You Can’t Hurt Me

He’s been gone for almost fifty years, but the hurt never goes away. I still miss Jeffrey, my intrepid biologist. At least that was what Jeffrey’s field of study had been when we’d first met as Yale graduate students. He’d become involved with a few anthropologists who invited him…us, to join them whether to Scythia, in Northern Iran or to the Carpathian foothills. That’s when I discovered they were in search of monsters, instead of simple human biological oddities. I was in love with Jeffrey, had been married to him for five years, by the time we’d made it to Brazil. I shudder now at the horror. I try not to ever think of that night, of how easily we’d been duped by our guides. I still don’t know how I’d managed to make it back to civilization.

I don’t have a grave to visit. I’d watched Jeffrey die. Too many times, I still wish I’d joined him. But no matter, I survived.

Jeffrey’s family was well off. After his death, they bought the high-rise Jeffrey and I had shared, with the implicit understanding that I would be cared for as long as I didn’t visit. I had no family, so the isolation from his loved ones wounded me terribly. But I understand. I remind them of their terrific loss.

I can still see my husband, big hat like a game hunter, dirty khakis and a mild sunburn, beaming at his latest find. “Miriam, we’re going to put truth to fiction!” Oh that handsome man, with that winsome smile. I followed him right to hell.

What would he think of the monster that taunts me now? I shouldn’t be mean. These past fifty years, I’ve watched as the once prosperous neighborhood go to seed. Those who could, fled to the suburbs. I couldn’t. I had lived with Jeffrey in the same apartment and lived now here with his memory. No, moving was not an option.

So the rest of us endured the privileges of a much lower income base…poor supermarkets, decrepit property values and an influx of drugs. Although some of the neighborhood children called me names, most of the people were respectful. Everything would’ve been fine if one of my tenants, Dwayne something or other, had just left me in peace.

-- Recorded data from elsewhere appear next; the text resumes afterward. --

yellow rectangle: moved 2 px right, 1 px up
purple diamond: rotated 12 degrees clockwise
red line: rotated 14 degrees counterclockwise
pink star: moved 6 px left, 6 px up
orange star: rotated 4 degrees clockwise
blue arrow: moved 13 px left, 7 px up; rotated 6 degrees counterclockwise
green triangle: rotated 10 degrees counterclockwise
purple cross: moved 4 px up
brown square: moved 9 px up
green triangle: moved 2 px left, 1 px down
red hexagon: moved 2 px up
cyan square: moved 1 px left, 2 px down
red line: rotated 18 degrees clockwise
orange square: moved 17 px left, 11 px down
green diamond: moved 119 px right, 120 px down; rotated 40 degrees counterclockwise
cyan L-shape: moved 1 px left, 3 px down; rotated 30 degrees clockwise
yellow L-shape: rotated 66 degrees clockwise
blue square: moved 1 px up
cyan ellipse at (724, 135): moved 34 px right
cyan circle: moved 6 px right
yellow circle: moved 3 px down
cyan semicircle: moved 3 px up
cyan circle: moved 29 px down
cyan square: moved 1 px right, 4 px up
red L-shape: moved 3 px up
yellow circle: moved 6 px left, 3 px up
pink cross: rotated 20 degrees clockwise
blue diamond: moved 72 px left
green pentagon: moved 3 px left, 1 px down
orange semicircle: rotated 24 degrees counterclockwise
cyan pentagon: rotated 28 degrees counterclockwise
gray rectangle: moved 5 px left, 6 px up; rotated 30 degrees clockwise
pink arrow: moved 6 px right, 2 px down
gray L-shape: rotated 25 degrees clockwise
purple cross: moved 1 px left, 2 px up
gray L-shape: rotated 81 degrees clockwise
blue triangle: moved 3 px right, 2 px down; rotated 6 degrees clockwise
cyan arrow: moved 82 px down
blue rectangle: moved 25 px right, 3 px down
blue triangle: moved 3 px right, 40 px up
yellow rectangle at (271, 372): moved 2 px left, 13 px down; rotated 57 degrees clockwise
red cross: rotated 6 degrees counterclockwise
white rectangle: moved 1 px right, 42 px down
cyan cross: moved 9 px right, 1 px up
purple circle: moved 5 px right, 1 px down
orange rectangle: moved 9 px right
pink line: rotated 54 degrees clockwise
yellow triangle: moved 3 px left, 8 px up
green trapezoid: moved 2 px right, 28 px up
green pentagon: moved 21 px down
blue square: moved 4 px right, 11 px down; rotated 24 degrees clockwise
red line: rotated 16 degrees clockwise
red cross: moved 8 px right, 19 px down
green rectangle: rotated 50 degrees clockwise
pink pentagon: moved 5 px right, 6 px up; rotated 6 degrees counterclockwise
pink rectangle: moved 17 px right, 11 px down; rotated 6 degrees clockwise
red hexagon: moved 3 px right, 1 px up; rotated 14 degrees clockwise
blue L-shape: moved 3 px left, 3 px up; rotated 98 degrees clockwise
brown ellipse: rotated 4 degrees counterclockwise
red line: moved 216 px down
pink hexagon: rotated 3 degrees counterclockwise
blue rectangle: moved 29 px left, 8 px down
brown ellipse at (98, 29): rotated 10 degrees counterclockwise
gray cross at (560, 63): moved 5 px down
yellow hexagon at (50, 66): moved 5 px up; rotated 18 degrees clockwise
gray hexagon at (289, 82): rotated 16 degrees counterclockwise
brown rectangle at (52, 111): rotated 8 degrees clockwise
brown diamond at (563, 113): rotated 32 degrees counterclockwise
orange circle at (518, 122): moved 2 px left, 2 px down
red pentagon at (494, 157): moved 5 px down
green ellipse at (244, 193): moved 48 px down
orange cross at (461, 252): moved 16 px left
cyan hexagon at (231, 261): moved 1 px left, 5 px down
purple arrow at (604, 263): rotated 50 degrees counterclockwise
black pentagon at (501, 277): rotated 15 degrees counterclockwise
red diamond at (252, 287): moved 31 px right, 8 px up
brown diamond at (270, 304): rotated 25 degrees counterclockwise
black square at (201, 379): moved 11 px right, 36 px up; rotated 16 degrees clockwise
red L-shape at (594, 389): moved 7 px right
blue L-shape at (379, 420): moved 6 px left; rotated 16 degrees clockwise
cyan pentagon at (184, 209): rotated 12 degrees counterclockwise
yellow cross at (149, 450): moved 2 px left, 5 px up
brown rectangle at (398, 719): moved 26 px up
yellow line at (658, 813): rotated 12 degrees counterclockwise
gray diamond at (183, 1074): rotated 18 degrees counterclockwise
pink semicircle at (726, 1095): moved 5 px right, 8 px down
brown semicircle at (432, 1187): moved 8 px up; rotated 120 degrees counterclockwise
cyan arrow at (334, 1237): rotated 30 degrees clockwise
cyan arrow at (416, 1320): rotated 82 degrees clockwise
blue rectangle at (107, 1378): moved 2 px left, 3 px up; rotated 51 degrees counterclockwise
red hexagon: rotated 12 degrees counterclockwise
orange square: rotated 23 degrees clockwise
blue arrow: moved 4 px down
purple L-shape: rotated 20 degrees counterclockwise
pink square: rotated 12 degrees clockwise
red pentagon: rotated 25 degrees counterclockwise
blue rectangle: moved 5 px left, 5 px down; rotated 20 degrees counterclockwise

He was a real monster. A handsome brute who stood over six feet, spent most of his time lifting weights and exhibiting his disdain for women. I saw how he’d bully his customers, who sought escape from their surroundings, by indulging into drugs. I caught him, in the alley on the side of my building forcing a young woman into an obscene act. I guess I didn’t respond in the way he thought I should and saw my admonishment as a challenge.

After that time, he’d tried to humiliate and scare me. When I didn’t respond to his occasional shove, or his kicking of my grocery cart which caused the contents to spill on the sidewalk, he’d look at me with those soulless eyes and smirk.

All I could say to him was, “You can’t hurt me.”

It appears that my defiance continued to be a challenge because his tactics grew bolder. One time, I’d entered my apartment only to find a young man sitting on my couch. There were tears in his eyes. I was stunned. I knew that I’d locked that door. Still, the young man didn’t seem to offer any threat…and then I heard it. Loud groans coming from my bedroom, and my bed springs crying out in a beastly rhythm. The young man looked at me, and said, “He took my girlfriend. I can’t help her.”

I barged into my bedroom and shouted, “Get out!”

Dwayne stood up, naked and proud. Then he slapped his hands in front of my face as an implied threat, and leered. “One day old lady.”

I couldn’t think of what he meant. I looked him right in the eye, and said, “You can’t hurt me.”

The smirk on his face wavered.

When they were gone, I poured myself a glass of tea and sat on sofa. I was going to have to get the locks changed. In the morning, I was going to call my lawyer to see what I could do to legally rid myself of that menace.

My cat, Jeopardy, leapt into my lap. She’d purred her pleasure at being scratched while my eyes drifted up to the lift-sized portrait of my beloved Jeffrey. What, I wondered, would he think of that Dwayne creature?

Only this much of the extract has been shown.